"Kimileyin bir kum tanecigibu istiridyelerin kaslari aradina girip yerlesir ve eti tirmalamaya baslardi. Istiridye oz savunma icin puruzsuz, yapiskan bir sivi salgilar ve kum tanesini bununla kaplardi. Kimi zaman bu yabanci madde gelgit sirasinda suyla suruklenip istiridyenin etleri arasindan kurtulur, kimi zamanda istiridye yok olana degin icinde kalirdi. Bu sirada salgilama surer ve kum tanesi yapiskan siviyla kat kat kaplanirdi. Yuzyillardan beridir insanlar bu yaratiklarin bulundugu yere dalip istiridyeleri koparirlar, yararak acarlar ve salgiyla kaplanmis kum taneciklerini ararlar.
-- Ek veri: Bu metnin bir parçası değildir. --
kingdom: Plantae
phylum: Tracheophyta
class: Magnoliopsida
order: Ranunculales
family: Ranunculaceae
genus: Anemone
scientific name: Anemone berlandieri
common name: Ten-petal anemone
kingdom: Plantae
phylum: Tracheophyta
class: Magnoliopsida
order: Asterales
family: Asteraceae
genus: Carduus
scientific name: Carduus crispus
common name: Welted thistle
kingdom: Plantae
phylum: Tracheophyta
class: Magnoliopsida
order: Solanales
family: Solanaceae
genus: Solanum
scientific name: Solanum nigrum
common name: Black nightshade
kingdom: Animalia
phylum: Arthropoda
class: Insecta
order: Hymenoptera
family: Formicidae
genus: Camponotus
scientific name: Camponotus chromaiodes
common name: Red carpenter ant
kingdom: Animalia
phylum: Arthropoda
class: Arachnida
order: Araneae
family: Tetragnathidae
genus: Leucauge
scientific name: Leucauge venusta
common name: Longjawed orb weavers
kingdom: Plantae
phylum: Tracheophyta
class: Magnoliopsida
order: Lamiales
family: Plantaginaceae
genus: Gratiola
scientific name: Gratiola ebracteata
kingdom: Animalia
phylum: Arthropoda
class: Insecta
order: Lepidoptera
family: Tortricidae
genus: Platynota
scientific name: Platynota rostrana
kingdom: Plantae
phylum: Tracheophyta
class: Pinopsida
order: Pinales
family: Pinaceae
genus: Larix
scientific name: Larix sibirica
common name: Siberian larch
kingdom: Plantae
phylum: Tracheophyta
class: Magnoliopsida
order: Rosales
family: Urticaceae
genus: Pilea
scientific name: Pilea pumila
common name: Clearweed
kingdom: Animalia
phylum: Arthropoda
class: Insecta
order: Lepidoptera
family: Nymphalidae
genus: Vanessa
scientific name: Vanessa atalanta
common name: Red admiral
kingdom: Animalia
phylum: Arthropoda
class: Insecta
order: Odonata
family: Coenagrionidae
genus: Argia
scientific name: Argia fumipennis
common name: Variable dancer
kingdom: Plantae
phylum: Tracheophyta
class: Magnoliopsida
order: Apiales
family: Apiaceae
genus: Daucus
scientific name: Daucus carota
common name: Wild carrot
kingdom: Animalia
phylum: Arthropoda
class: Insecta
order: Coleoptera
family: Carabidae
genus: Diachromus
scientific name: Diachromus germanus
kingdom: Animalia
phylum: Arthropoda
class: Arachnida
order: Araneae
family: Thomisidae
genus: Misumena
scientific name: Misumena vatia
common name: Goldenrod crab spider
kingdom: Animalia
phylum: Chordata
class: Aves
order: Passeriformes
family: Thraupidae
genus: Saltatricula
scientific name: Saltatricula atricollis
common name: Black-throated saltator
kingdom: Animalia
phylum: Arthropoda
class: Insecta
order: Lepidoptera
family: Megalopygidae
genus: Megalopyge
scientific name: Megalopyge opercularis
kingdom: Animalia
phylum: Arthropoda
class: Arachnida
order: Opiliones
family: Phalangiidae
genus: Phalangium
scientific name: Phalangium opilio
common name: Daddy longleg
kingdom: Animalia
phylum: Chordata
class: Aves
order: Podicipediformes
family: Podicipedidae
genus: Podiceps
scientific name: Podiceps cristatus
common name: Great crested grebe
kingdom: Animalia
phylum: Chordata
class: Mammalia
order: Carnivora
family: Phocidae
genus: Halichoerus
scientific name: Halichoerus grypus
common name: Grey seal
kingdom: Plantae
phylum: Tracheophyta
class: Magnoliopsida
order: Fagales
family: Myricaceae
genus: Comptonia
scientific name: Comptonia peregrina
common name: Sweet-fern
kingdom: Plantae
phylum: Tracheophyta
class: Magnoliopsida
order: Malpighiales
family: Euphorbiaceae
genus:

Avcilarin yararak attiklari istiridyeleri kapmak ve kabugun icindeki eti kemirmek icin balik suruleri yatagin cevresinden ayrilmazdi." Aslinda sadece bir kum ve biraz salgi olan inciye o degeri yukleyen biz insanlariz. Biz degerli oldugunu dusunmesek incilerini almak icin istiridyelerin yasamina son vermeyecegiz. Istiridyenin oz-savunma icin urettigi bir seyin aslinda yasami icin en buyuk tehdit haline gelmesi de ayrica ironik.
Romanin kahramani kino da tipki istiridyeler gibi. Once cocugunu kurtarmak icin bir inci arayisina cikar ve o zamana kadar kasabalilarin gordugu en iri, en guzel inciyi bulur. Bu da diger insanlarin ac gozluluk ve hasetle dikkatlerini bu aileye cevirmesine sebep olur.
Kinoya gelince ne zaman incinin parlak yuzeyinde asıl savundugu seyi(ailesini) degil farkli hayalleri gormeye baslayinca savundugunu da kaybeder, onun icin sonun baslangici olur.
Ve boylece Inci bitti. Guzel bir kitapti. Okumayan varsa tavsiye ederim.